Primeiro, quando eu filmo sempre tento não julgar meus personagens. Tento dar conta da complexidade da situação na qual eles são convocados a agir. E essa complexidade torna impossível escolher entre um e outro. Todos estão trabalhando juntos, lidando um com os outros, e acho que não existe de fato um grupo protagonista entre estes dois. Ambos estão encarando as mesmas dificuldades, tentando ser quem você espera ser. Nessa cena em que um dos professores perde a cabeça, e diz que não quer trabalhar mais, que os alunos são animais... a próxima vez que este professor surge em cena, ele é o que parece mais dedicado à defesa dos alunos, sem que para isso precisássemos vê-lo passar por um exame de consciência dentro de cena ou nada disso. A sociedade é tão complexa que você tem sempre que se confrontar com suas próprias contradições, e com as contradições de um sistema, sem que para isso haja alguma linha lógica a qual se segurar – não é mesmo uma questão de lógica. Eles também estão improvisando aquilo que estão fazendo. Quando se é professor, você tem 40 crianças sob sua guarda, sempre perguntando, sempre falando, e você não tem tempo para pensar completamente na sua resposta, é preciso ser eficiente. Eles não te dão tempo para hesitar. E todas as questões que estão discutindo, sobretudo ao fim, antes do Conselho Disciplinar, quando eles estão decidindo se expulsam ou não um aluno, nenhum deles tem essa resposta, eles estão improvisando suas posições na hora. Eles são pessoas no trabalho, lidando com uma questão do trabalho, e também com uma questão humana.

Voltando ao jeito como você filma aquele ambiente, as únicas fugas da câmera para o espaço de convivência das crianças, o pátio da escola, se dão sempre das janelas para baixo, a câmera nunca se atreve a ocupar aquele espaço do mesmo modo que ocupa a sala de aula.

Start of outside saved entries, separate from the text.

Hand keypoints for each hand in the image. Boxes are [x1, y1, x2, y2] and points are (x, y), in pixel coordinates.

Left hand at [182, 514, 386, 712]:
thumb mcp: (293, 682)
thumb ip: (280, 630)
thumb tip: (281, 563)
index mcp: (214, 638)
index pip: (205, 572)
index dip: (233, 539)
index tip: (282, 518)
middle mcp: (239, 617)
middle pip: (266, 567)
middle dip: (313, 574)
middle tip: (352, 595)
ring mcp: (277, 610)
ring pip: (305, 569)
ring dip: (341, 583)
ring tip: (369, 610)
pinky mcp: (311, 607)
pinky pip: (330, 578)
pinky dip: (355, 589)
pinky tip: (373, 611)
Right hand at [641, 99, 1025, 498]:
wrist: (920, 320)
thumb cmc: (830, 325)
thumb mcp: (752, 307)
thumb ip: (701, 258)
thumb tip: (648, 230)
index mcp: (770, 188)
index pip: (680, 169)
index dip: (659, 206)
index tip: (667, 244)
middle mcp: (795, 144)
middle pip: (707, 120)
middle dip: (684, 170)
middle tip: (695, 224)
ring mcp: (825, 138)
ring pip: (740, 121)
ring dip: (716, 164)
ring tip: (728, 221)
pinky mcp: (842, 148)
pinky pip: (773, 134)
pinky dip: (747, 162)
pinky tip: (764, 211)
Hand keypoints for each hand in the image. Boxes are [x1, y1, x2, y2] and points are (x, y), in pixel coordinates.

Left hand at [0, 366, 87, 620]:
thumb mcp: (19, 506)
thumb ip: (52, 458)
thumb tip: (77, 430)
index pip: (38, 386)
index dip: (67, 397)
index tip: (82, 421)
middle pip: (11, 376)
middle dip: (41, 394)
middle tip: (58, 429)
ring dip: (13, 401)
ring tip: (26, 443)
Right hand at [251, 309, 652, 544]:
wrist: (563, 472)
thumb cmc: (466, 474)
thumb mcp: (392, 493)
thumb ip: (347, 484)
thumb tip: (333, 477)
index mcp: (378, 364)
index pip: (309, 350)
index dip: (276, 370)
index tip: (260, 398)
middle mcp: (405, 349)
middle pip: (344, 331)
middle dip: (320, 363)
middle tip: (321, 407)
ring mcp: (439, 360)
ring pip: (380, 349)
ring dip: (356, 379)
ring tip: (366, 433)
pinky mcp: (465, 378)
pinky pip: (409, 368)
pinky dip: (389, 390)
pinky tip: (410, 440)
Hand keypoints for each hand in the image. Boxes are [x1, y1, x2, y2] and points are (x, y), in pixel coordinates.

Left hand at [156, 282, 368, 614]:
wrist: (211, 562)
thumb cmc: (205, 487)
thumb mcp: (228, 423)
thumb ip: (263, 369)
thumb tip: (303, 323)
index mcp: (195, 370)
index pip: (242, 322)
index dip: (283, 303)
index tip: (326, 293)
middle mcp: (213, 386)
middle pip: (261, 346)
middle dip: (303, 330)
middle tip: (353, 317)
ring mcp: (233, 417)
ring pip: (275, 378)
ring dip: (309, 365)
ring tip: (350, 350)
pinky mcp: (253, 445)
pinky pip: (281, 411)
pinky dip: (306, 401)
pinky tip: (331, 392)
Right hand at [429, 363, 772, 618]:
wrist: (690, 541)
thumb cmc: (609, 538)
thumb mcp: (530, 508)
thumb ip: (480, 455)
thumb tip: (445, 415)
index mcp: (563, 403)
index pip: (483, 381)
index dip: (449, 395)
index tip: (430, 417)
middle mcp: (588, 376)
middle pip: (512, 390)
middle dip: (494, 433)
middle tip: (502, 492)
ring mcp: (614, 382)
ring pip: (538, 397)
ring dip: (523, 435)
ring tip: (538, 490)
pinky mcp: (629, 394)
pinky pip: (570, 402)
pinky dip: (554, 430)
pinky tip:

São apenas duas as exceções, a primeira na grande discussão em que François é colocado pelos alunos numa espécie de arena, como você mesmo disse, e a outra na seqüência final, na partida de futebol que reúne professores e alunos. Há um sentimento inevitável de “final feliz” nesta confraternização.

Aquela partida significa mais que todos ali desejam que o sistema continue a funcionar. É uma falsa reconciliação. “As férias chegaram e podemos todos ser amigos...”. Mas é por isso também que eu quis aquelas tomadas da sala de aula vazia no final: aquele cenário está apenas esperando pelo novo ano, que será exatamente igual a este ano, e no fim eles jogarão futebol porque, bem, estão todos no mesmo barco.